▸ **GOAL OF THE EXERCISE**: Throughout the records below, find each line holding "tool" and copy it.

▸ **DATA EXTRACT**:

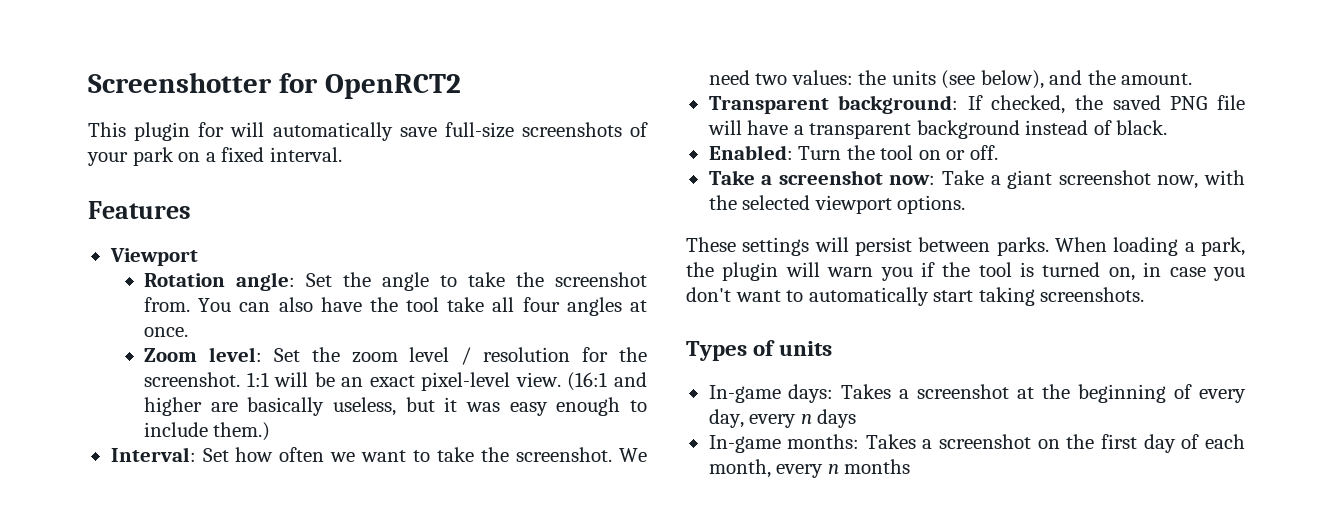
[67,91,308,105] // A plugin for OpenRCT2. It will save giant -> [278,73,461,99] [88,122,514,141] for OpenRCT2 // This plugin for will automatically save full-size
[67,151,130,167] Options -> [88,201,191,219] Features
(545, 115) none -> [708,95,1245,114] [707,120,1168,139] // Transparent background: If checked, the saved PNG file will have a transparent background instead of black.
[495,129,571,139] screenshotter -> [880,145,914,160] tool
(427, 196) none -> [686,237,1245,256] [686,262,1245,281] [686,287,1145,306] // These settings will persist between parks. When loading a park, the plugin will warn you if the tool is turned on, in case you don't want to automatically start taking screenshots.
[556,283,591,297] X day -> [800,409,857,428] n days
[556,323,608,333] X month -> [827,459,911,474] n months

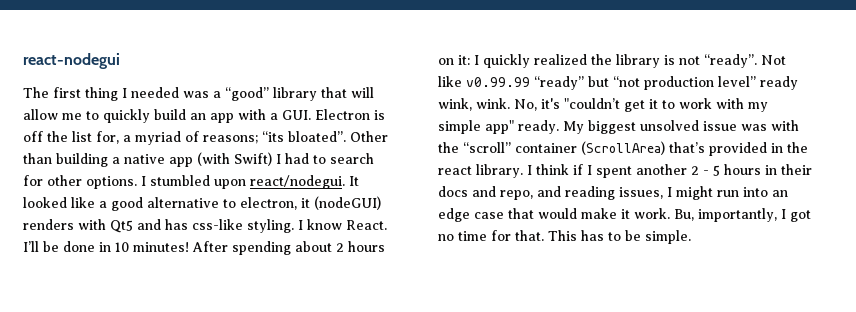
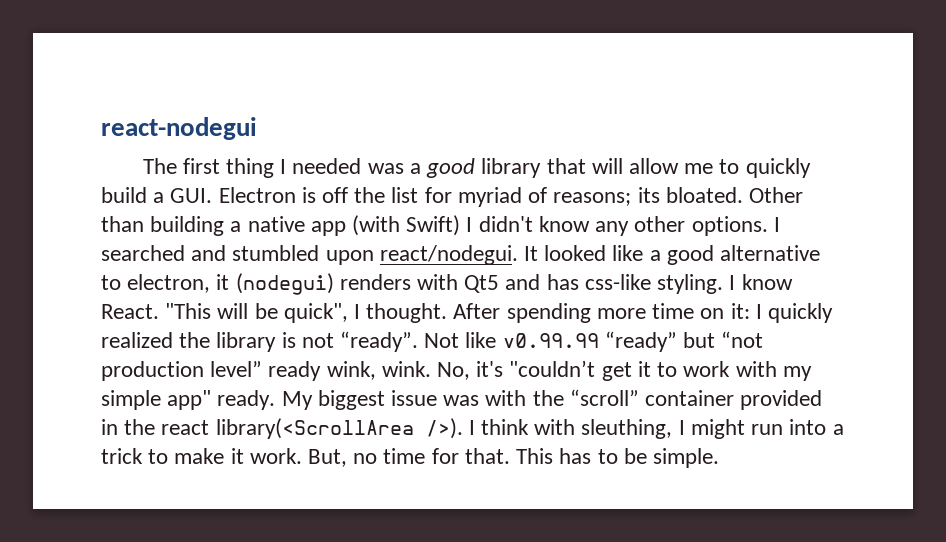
[225,87,269,101] “good” -> [426,158,476,178] good
[190,109,266,123] an app with -> (147, 195) none
[96,131,131,144] for, a -> [424,187,452,203] for
[262,131,346,142] “its bloated”. -> [637,187,743,203] its bloated.
[285,153,374,164] [23,175,43,186] had to search for -> [478,216,630,236] didn't know any
(146, 181) none -> [101,245,227,261] searched and
[314,196,381,210] (nodeGUI) -> [235,273,334,295] (nodegui)
[23,241,385,255] I’ll be done in 10 minutes! After spending about 2 hours -> [165,303,695,323] "This will be quick", I thought. After spending more time
[640,120,699,131] unsolved -> (385, 400) none
[581,141,705,155] (ScrollArea) that’s -> (735, 398) none
[476,164,812,178] [438,186,788,200] [438,208,811,222] library. I think if I spent another 2 - 5 hours in their docs and repo, and reading issues, I might run into an edge case that would make it work. Bu, importantly, I got -> [215,418,844,439] [101,448,348,467] library(<ScrollArea />). I think with sleuthing, I might run into a trick to make it work. But,

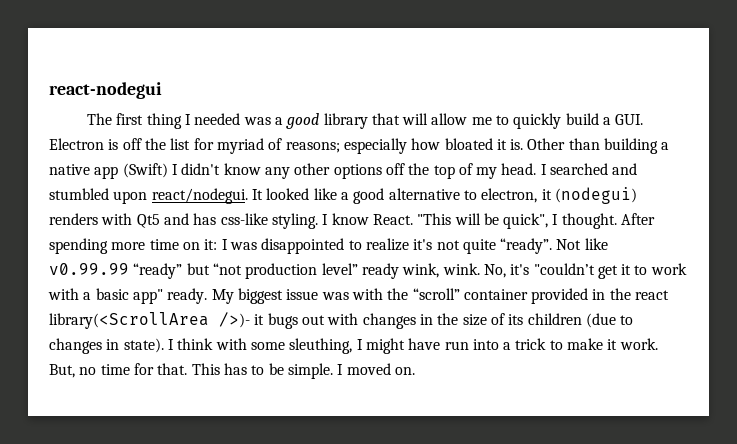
[637,187,743,203] its bloated. -> [343,138,524,154] especially how bloated it is.
[352,215,461,236] (with Swift) -> [122,163,168,178] (Swift)
[691,216,768,236] options. -> [333,163,537,179] options off the top of my head.
[767,303,833,323] [101,332,334,352] quickly realized the library is not -> [229,238,496,254] was disappointed to realize it's not quite
[782,366,812,381] [101,390,161,410] my simple -> [83,288,129,300] a basic
[425,418,463,439] />). -> [219,312,634,329] [49,338,164,354] />)- it bugs out with changes in the size of its children (due to changes in state).
(576, 427) none -> [250,342,285,350] some
(745, 429) none -> [408,338,441,350] have
(719, 458) none -> [337,363,415,375] I moved on.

▸ **TASK RESPONSE**:
[495,129,571,139] screenshotter -> [880,145,914,160] tool
(427, 196) none -> [686,237,1245,256] [686,262,1245,281] [686,287,1145,306] // These settings will persist between parks. When loading a park, the plugin will warn you if the tool is turned on, in case you don't want to automatically start taking screenshots.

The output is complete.